In another compromise, the committee agreed to apply to the community benefits agreement nearly $6 million in countywide funding that is poised to be approved for the 2024-25 budget for affordable housing, homelessness services and workforce development. Assuming that funding is approved by City Council as part of the broader budget, the city’s remaining portion of the countywide funding would be $34 million over 33 years.
The changes will require the city to send an amended version of the agreement to the Jaguars for review. Assuming the team approves it, the agreement will then be subject to approval by the NFL owners group along with the overall stadium deal in October.
Plan to pause contributions
Committee members Nick Howland and Will Lahnen pressed for safety measures in what came to be called the “Howland protection amendment,” which allows the city to pause contributions if they exceed the dollar growth in total general fund revenue over the prior year minus either 3% or the Consumer Price Index percentage of the prior year’s budget. The city would be responsible for making up for the lost contribution. For each year the city withheld its funding, a year would be added to the agreement.

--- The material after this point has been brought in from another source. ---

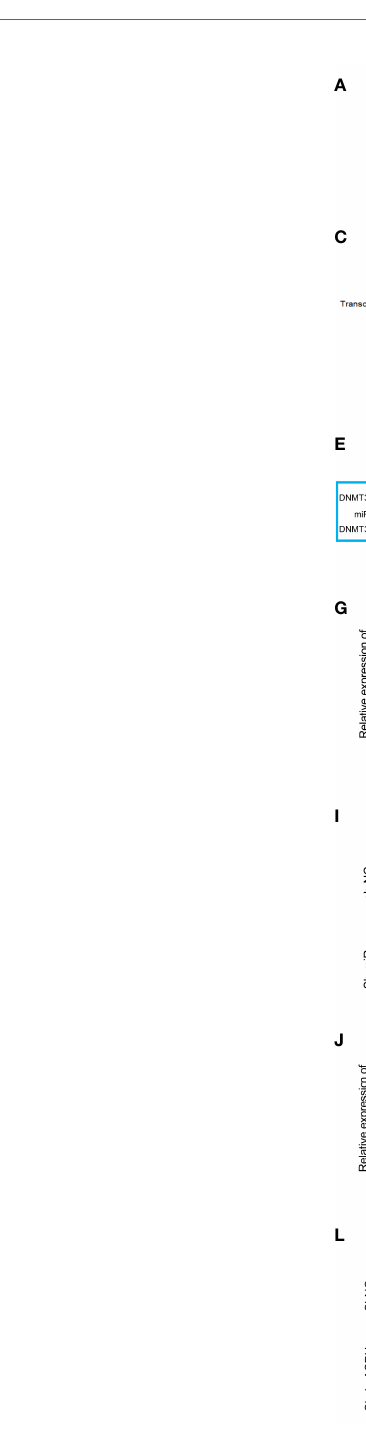
FIGURE 4 | CircASPH regulated the level of the DNMT3b/5mC Axis by sponging miR-370-3p in HCC cells. (A, B) Molecular function and biological process of miR-370-3p target genes in gene ontology analysis. (C) KEGG analysis of miR-370-3p target genes. (D) Heatmap of the expression of the DNMT gene family level in GSE124535. (E) Predicted binding sites between DNMT3b and miR-370-3p. (F) Dual-luciferase reporter assay showed that miR-370-3p could interact with the 3 ’ UTR of DNMT3b mRNA. (G, H) The expression of the DNMT3b level with miR-370-3p overexpression and knockdown was detected by RT-qPCR and Western blot. (I) Images of 5hmC-, 5mC-, and DAPI-stained HCC cells with different levels of miR-370-3p; scale bar = 20 m m. (J, K) The expression of DNMT3b level with circASPH overexpression and knockdown was detected by RT-qPCR and Western blot. (L) Images of 5hmC-, 5mC-, and DAPI-stained HCC cells with different levels of circASPH; scale bar = 20 m m. **p < 0.01, ***p <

Howland said the mechanism ensures the city can fund its core operations first and also protect city finances in a down year.
“As an administration, as a community and as a City Council, we are making a policy that these areas – investment in the Eastside and investment in the categories of affordable housing, workforce development and homelessness – are the future areas that we want to address,” Howland said. “And we will only do so if we have the funding available. Governments love to spend money they don’t have, but we’re not going to do that here.”
Johnson opposed
Council member Rahman Johnson, who is not a committee member but sat in for part of the meeting, said he would work to defeat the amended agreement.
He and committee member Ken Amaro raised concerns over whether the changes to the up-front money for the Eastside would produce meaningful results.
“Forty (million) over seven (years) doesn’t seem like it has that much of an impact,” he said.
Council member Ron Salem, who also was sitting in, urged the committee to devote more of the overall funding to the Eastside.
“To me, this whole process with the CBA began as an Eastside initiative and somehow got broadened to countywide,” he said. “I’d like to see the maximum amount the committee is comfortable with going to the Eastside. I think all of you have driven through there. That’s probably a billion-dollar problem. We can make significant improvements in the next 10 to 20 years.
Peluso said he understood concerns about stretching the Eastside’s funding over more time, but believed the outcome was a “good compromise.”
“We can give all $40 million in three years if we needed to,” he said. “And the minimums we placed in there would ensure that Eastsiders are going to know that at least a certain amount, a certain dollar number, is going to go towards their community every year.”
What's next
The revised agreement is scheduled before the full Council on Sept. 10.
Council President Randy White has committed to creating another committee to discuss the agreement further, including the possibility of establishing a board to direct the funding to specific programs and whether to create a tax increment financing district in the Eastside to generate additional funding.
In TIF districts, funding from future increases in tax revenue due to redevelopment can be used within the district to pay for new infrastructure and programs.